22 of 24 people found the following review helpful
"Man is an animal which adores" 14 Jan. 2004
By Marc Ruby™ - Published on Amazon.com
Format: Paperback
Living from 1821 to 1867, primarily in Paris. Charles Baudelaire was his centuries poet of discontent. Religious, blasphemous, elitist and anti-snob, all at once, he seemed from the start to be a life driven to self-destruction. Absinthe, opium, and a mistress were his only relief. And in the end, the were what killed him. The epitome of the tortured soul.
Most of us know of him now only by reputation, or from exposure to Fleurs du Mal. That thin volume of poetry has had an influence far beyond it's size. In many ways, Baudelaire was one of the beat generation's greatest precursors.
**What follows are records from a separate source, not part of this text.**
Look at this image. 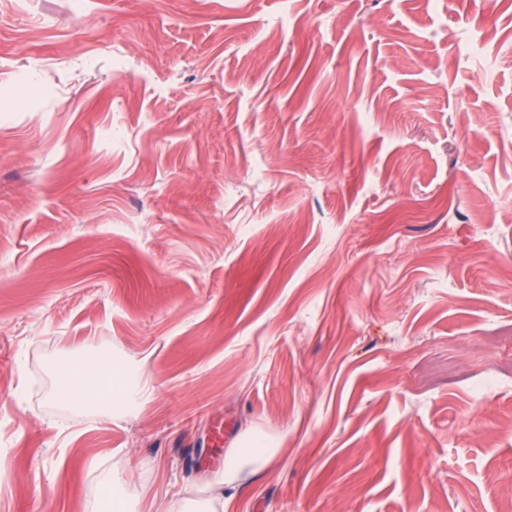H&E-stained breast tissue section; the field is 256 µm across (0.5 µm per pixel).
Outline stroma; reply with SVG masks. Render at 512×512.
Listing matches in <instances>:
<instances>
[{
	"label": "stroma",
	"mask_w": 512,
	"mask_h": 512,
	"mask_svg": "<svg viewBox=\"0 0 512 512\" xmlns=\"http://www.w3.org/2000/svg\"><path fill=\"white\" fill-rule=\"evenodd\" d=\"M95 350L109 422L47 399ZM256 438L223 512L512 507V0H0V512Z\"/></svg>",
	"instance_id": "35a3bbf8"
}]
</instances>
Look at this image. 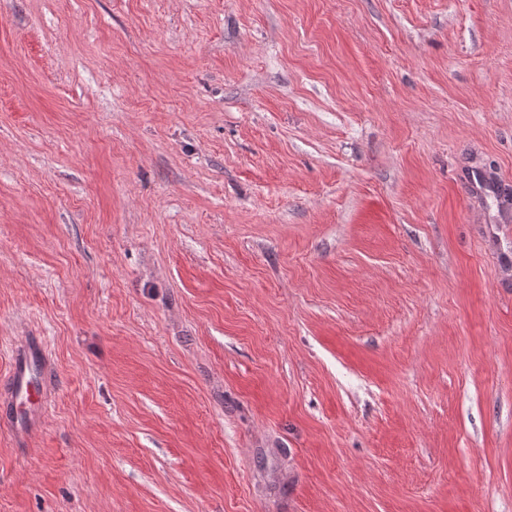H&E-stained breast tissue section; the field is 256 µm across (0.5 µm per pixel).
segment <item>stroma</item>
Returning <instances> with one entry per match:
<instances>
[{"label": "stroma", "instance_id": "1", "mask_svg": "<svg viewBox=\"0 0 512 512\" xmlns=\"http://www.w3.org/2000/svg\"><path fill=\"white\" fill-rule=\"evenodd\" d=\"M512 0H0V512H512ZM52 366L45 345L29 337L14 352L7 389L0 399V424L20 441L27 442L46 411Z\"/></svg>", "mask_w": 512, "mask_h": 512}]
</instances>
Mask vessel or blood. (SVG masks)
<instances>
[{
	"label": "vessel or blood",
	"instance_id": "obj_1",
	"mask_svg": "<svg viewBox=\"0 0 512 512\" xmlns=\"http://www.w3.org/2000/svg\"><path fill=\"white\" fill-rule=\"evenodd\" d=\"M51 384L49 353L37 338H28L15 350L7 388L0 393V426L27 441L46 410Z\"/></svg>",
	"mask_w": 512,
	"mask_h": 512
}]
</instances>
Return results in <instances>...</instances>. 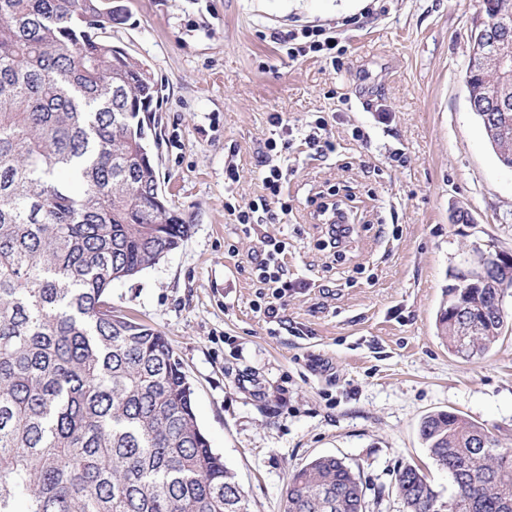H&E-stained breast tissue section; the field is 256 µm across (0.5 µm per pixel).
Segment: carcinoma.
<instances>
[{"mask_svg":"<svg viewBox=\"0 0 512 512\" xmlns=\"http://www.w3.org/2000/svg\"><path fill=\"white\" fill-rule=\"evenodd\" d=\"M112 0H0V512H251L200 429L194 391L158 330L112 310L189 237L167 204L145 115L161 87L107 39ZM499 85L486 65L470 86ZM512 164V111L480 102ZM449 287L436 316L448 351L487 354L509 318L512 272ZM419 435L453 492L417 467L405 512H512V448L452 411ZM283 512H367V486L320 456L294 472Z\"/></svg>","mask_w":512,"mask_h":512,"instance_id":"obj_1","label":"carcinoma"}]
</instances>
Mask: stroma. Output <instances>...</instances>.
<instances>
[{
    "label": "stroma",
    "mask_w": 512,
    "mask_h": 512,
    "mask_svg": "<svg viewBox=\"0 0 512 512\" xmlns=\"http://www.w3.org/2000/svg\"><path fill=\"white\" fill-rule=\"evenodd\" d=\"M113 45L162 84L151 122L176 250L112 287L116 310L161 331L210 445L252 512H282L289 478L322 455L368 486L369 512H405L399 470L451 483L421 418L451 410L512 447V327L485 356L450 354L435 320L473 247L512 252V170L470 109L467 36L480 0H114ZM326 30L337 57L290 60L280 36ZM291 211L243 234L230 207L264 196L270 117ZM336 145L304 142L309 122ZM237 170L229 180L227 166ZM337 193L354 231L326 247L314 201ZM285 241L295 291L272 325L254 306L263 238Z\"/></svg>",
    "instance_id": "stroma-1"
}]
</instances>
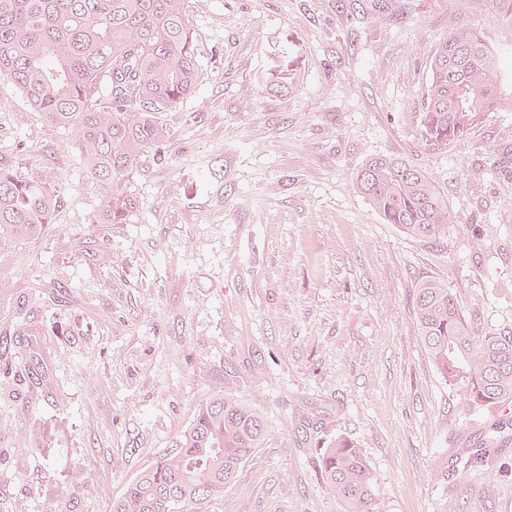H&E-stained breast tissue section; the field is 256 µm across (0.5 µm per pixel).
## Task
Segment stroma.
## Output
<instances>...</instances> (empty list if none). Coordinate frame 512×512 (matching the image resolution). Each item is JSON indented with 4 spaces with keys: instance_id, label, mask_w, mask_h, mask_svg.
I'll use <instances>...</instances> for the list:
<instances>
[{
    "instance_id": "obj_1",
    "label": "stroma",
    "mask_w": 512,
    "mask_h": 512,
    "mask_svg": "<svg viewBox=\"0 0 512 512\" xmlns=\"http://www.w3.org/2000/svg\"><path fill=\"white\" fill-rule=\"evenodd\" d=\"M203 79L171 138L103 190L68 136L0 78V159L57 186L52 226L0 243V512H111L197 403L229 393L267 437L207 512H345L320 474L343 435L379 512H512V480L469 482L456 449L492 432L428 358L420 281L448 283L479 332L512 329V109L445 148L420 117L443 37L480 32L512 99V0H189ZM295 69L296 89L273 93ZM393 155L448 199V245L383 223L354 174ZM490 241L480 250L478 239ZM233 374H225V366Z\"/></svg>"
}]
</instances>
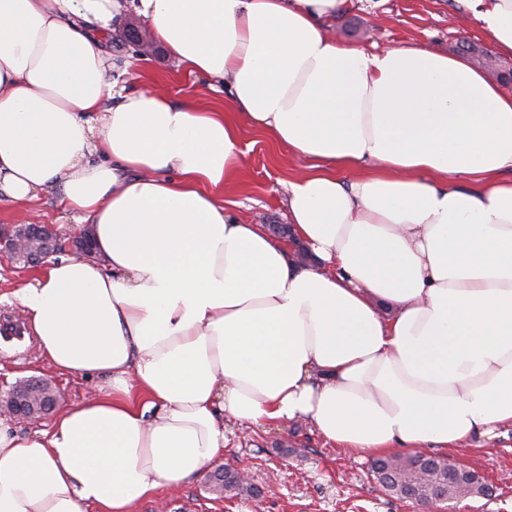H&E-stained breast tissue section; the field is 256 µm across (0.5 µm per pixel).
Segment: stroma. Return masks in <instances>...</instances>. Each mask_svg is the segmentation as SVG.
I'll list each match as a JSON object with an SVG mask.
<instances>
[{"label": "stroma", "mask_w": 512, "mask_h": 512, "mask_svg": "<svg viewBox=\"0 0 512 512\" xmlns=\"http://www.w3.org/2000/svg\"><path fill=\"white\" fill-rule=\"evenodd\" d=\"M461 0H346L328 25L338 40L368 50L417 46L463 56L464 46L491 50L475 20L466 18ZM112 80L125 91L153 83L163 85L179 103H199L229 109L224 90L212 89L201 77L182 71L163 48L149 59L137 60L136 50L112 38ZM243 164L227 198L249 220L286 224L284 184L306 166L259 132H245ZM50 225L72 254L77 227L59 210L52 194L35 204L0 194V225L26 221ZM34 275L33 270L0 257V394L20 380H52L62 405L73 406L93 397L99 378L55 371L27 337L13 293ZM228 446L225 463L249 470L266 488L261 512H427L426 507L385 494L370 472L371 455L353 457L347 449L327 443L307 421L270 426H246L225 420ZM445 456L495 482L491 499L469 498L458 512H512V427H498L487 436L448 448ZM204 469L181 485L165 486L154 499L136 504L132 512H252L250 497L224 498Z\"/></svg>", "instance_id": "stroma-1"}]
</instances>
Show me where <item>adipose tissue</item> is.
<instances>
[{
	"mask_svg": "<svg viewBox=\"0 0 512 512\" xmlns=\"http://www.w3.org/2000/svg\"><path fill=\"white\" fill-rule=\"evenodd\" d=\"M344 2L137 0L219 112L114 88L120 0H0V192H53L95 243L15 298L53 368L107 379L50 429L0 420V512H131L223 463L228 418L355 454L512 426V92L336 40ZM463 3L512 55V0ZM246 127L310 162L285 205L311 263L224 202Z\"/></svg>",
	"mask_w": 512,
	"mask_h": 512,
	"instance_id": "adipose-tissue-1",
	"label": "adipose tissue"
}]
</instances>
The Intimate Journals is actually a collection of three sets of papers that frame the final years of Baudelaire's excruciating journey. They are the notes of a man who faced financial and physical ruin and yet still kept up his piercing intellect. In it you will find short notes essays about his world, society, and philosophy.
This isn't poetry, but a direct look into the inner thinking of a poet who is often written off as the perfect degenerate. Intimate Journals offers an opportunity to re-evaluate Baudelaire as both a man and a writer, whose thinking is equally compelling a century and a half later.